The engine block was being worked on today, with the cylinder liners being replaced. The head and block will be returned to Area Six next week for the assembly. I've had to make some more decisions regarding the specification, and I need to hurry up and return the turbo to Turbo Technics so they can service it. I'm trying to work out what size of tank I can squeeze in the gap in front of the engine, there's not a great deal of space to play with. Pete's tank was 300mm x 200mm x 200mm tall, and he still suffers from fuel surge. I'm still toying with getting away with the in-tank fuel pump and running an external pump fed from a bottom collector.


The floor has been removed, pop rivet by pop rivet, and the fuel tank is now on the garage floor, so I can start looking at replacing it. The engine block and cylinder head are at the machine shop, the engine should be back in November.
This is an analysis of the Run Off finishing positions, vs the class of the cars that ended up in those positions. The championship is still dominated by the V8 cars in the ULSS class, and the 2.0 cars in the 2000SS class.
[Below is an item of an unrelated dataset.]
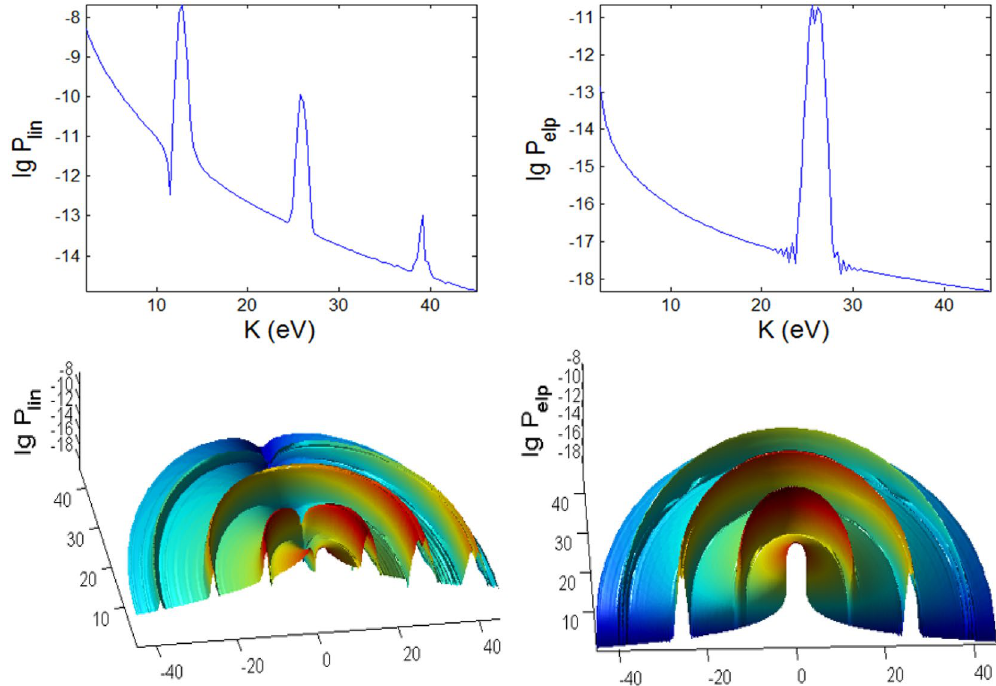
Figure 14. Same as Fig. 12 (photoionization probability for t p = 10 fs , versus Θ at Φ = 0 and K ) but for case C characterizing the MPI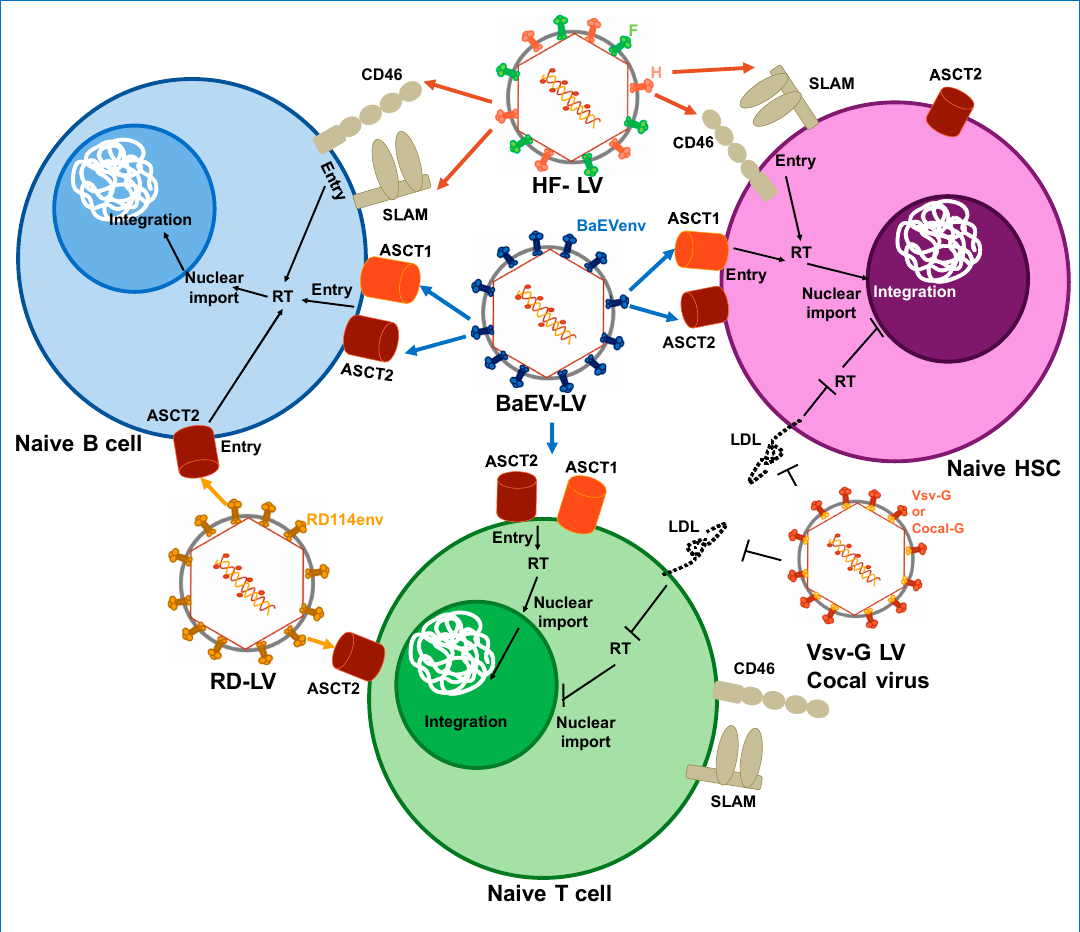
Figure 2. Pseudotyping of lentiviral vectors. Lentiviral vectors were generated expressing different envelopes from other viruses such as measles virus (HF), baboon envelope (BaEV) and feline endogenous retrovirus RD114 envelope gps (RD). They recognize receptors like the complement receptor CD46, signaling lymphocytic activation molecule (SLAM), sodium-dependent neutral amino acid transporters, ASCT-1 and ASCT2, expressed on resting hematopoietic stem cells (HSC), T cells and B cells. However, envelopes from vesicular virus (VSV-G) and Cocal virus recognize the low-density lipoprotein (LDL) receptor, which is poorly expressed on resting cells, which is the reason why they allow poor entry in these cells, and consequently, low level integration into the cell genome. Colored arrows indicate binding of the envelope gps to their respective receptors.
The 1600SST EcoBoost cars need to work harder next year to improve finishing positions.


I finished 8th this year. Well I actually tied for 7th place with 78 points, but I was bumped down to 8th by the other driver's higher finishing positions in a couple of rounds. Never mind. The 5th to 8th places were covered by just 5 points, it was that close this year.
My congratulations to John Graham for winning the 2019 championship. Couldnt have gone to a nicer bloke. And he's long overdue the win.
Other news, my Mountune engine and head are at the machine shop and the Area6 engine build is officially under way. The rebuilt engine should be ready for the dyno in November. I need to chase Life up in getting the ECU wiped, I'm still waiting to find out the price! And I need to order the larger turbo. I cleaned the intercooler out at the weekend, thankfully there were no metal pieces inside, just lots of engine oil.


Ian@Area 6 reports that the cylinder head is cracked in two places, between the plug hole and the exhaust valves on Cyl1 and 4, and the exhaust valves were coated in aluminium. It really did fail quite spectacularly. Cylinder head

I sent the data from the Knockhill weekend over to Sam at Life, and he's has had a look at the data for me and says there is no 'smoking gun' that he can see in the data. I've agreed with Life that they are going to wipe the ECU to remove the Ford ID, and all the remaining security settings, and they are also going to supply a 1600 EcoBoost map, which means I can take the car somewhere else for the tune. The ECU will be returned with the paid-for features, plus I'll have access to all the other config, which is handy as I'll need to setup the data stream for the dashboard. That'll be fun.

I'm not going to be at Anglesey this weekend, so as I'm missing the final two rounds of the BSC, I'll drop from 5th to maybe 7th or 8th place overall. Thats really disappointing, since I was hoping to finish in the top 5 this year. Its not a great return for all the spend, a number on your car. I'm runner up in the Saxon Cup, runner up in the Britannia Cup, runner up in the 1600T class, and unlike last year, where I had a trophy, this year, diddly squat. But I have some good memories, I improved on every event, with new personal bests at every round. I qualified for every Top 12 run off. And I had a few spins along the way. I won my first Javelin event at Croft, landing the FTD. The low point (lower even than blowing up the engine) was the crash at Abingdon, where the rear suspension collapsed on the afternoon course, when I hit the same culvert I hit last year, resulting in the same retirement whilst leading the event. In 2019 I made big improvements, averaging >2s quicker every where I went and breaking records, but I let myself down with a couple of poor performances, which I've only myself to blame for. The car got better and better after I re-fitted the rear anti roll bar, and once the front wing support bracket was replaced with a solid version, the aero started to work properly.